When he moved there he was in the process of buying a house for $147,000. In October 1989, he was ‘very belatedly’ interviewed by investigators over the Drug Squad leak. Tanner knew the ropes and the tone of the interview left him knowing that he was under suspicion.

He rang the head of the investigation, Superintendent Comrie, to find out where he stood. The future commissioner didn’t mince words. Out in the cold, was the answer.

The board said Mr Comrie told the suspect policeman he ‘was likely to be sent to Force Reserve’. Tanner allowed his offer on the house to lapse.

THE board warned of the dangers of listening to mess-room gossip. It found that a corrupt approach had been made to one of the targets but found there was nothing to link Tanner to the approach. ‘The evidence which was available to the investigators did not afford any tenable basis for that conclusion.
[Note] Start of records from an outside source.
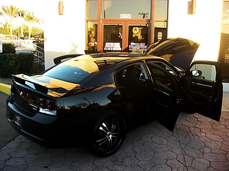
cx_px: 114
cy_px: 86
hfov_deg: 51.4
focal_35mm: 36
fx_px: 238
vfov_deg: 39.7
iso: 100
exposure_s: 1/125
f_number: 2.8
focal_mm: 6.3
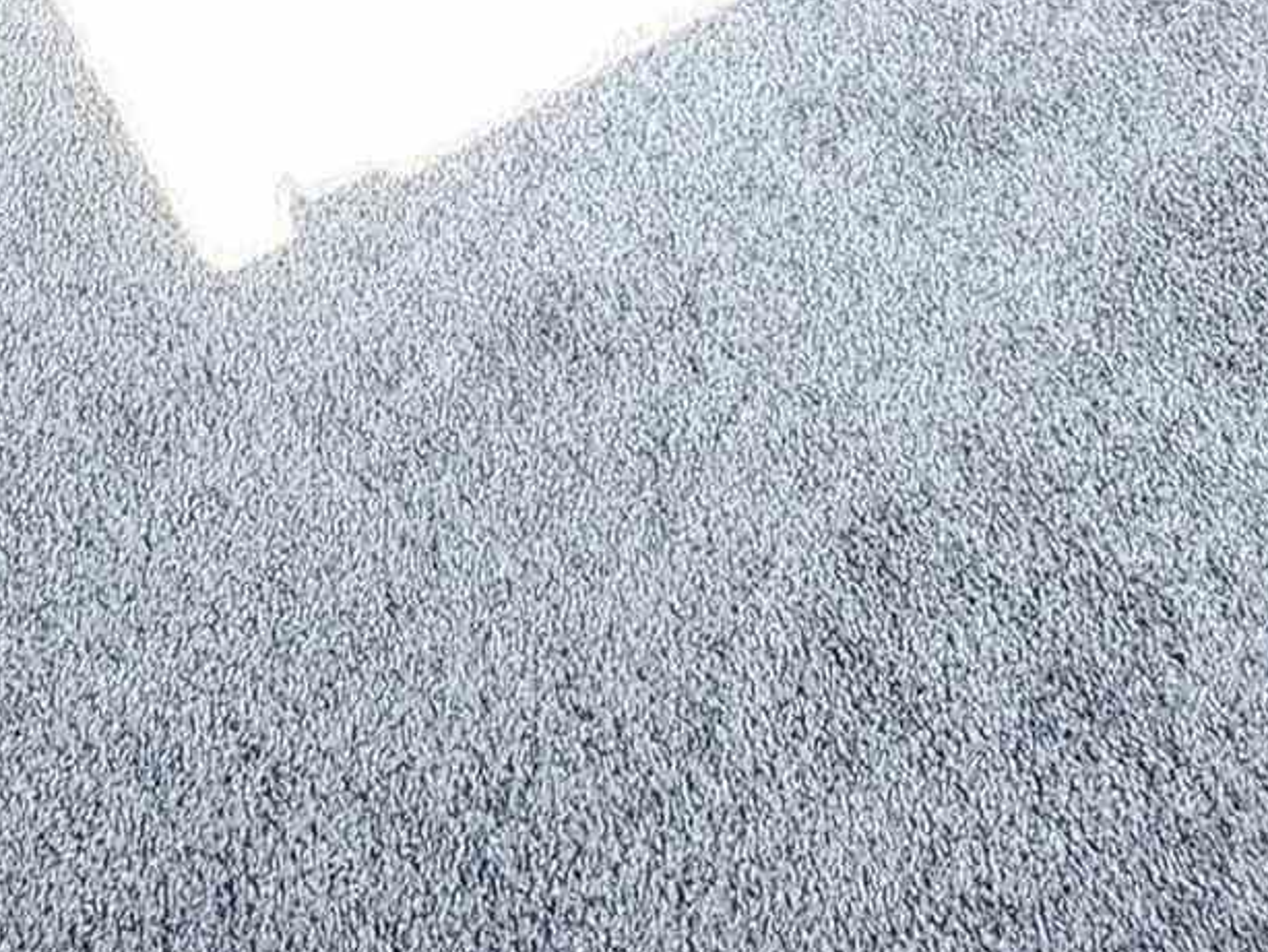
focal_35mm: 65
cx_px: 41
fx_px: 2382
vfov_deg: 14.4
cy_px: -1365
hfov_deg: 28.2
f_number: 2.2
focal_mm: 2.2
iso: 160
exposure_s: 1/60
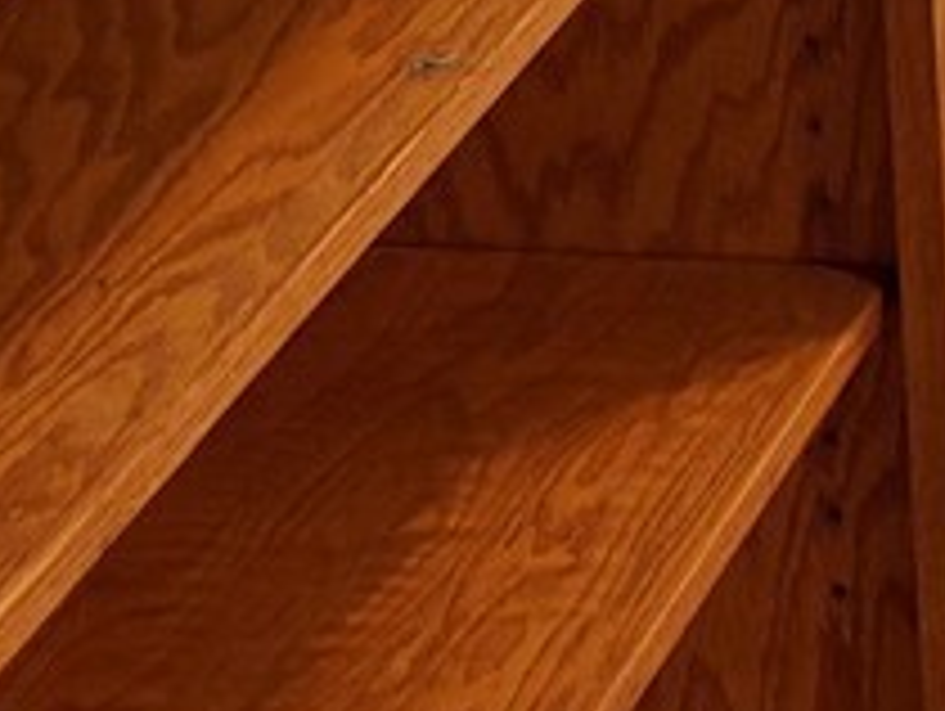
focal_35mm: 198
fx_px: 5411
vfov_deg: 6.7
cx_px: 2290
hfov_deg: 9.0
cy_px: -1526
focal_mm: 5.96
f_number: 1.6
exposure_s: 1/60
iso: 80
Nor was it such as to give rise to reasonable suspicion that Tanner was involved in the corrupt approach which was made. ‘The evidence which was given and the statements which were received provided convincing evidence of the appellant’s ability and efficiency, his value as a detective in the north-east of Victoria and his ability to integrate his CIB duties with his membership of the community in that area.’

The board overturned the decision of the chief commissioner to transfer Tanner to the force reserve.

Tanner gave impressive evidence at the hearing. He said he was financially secure, ‘to refute the motive of greed attributed to him’.

Ron Iddles resigned from the force in disgust. He later rejoined and was given rapid promotion to become a senior member of the Homicide Squad.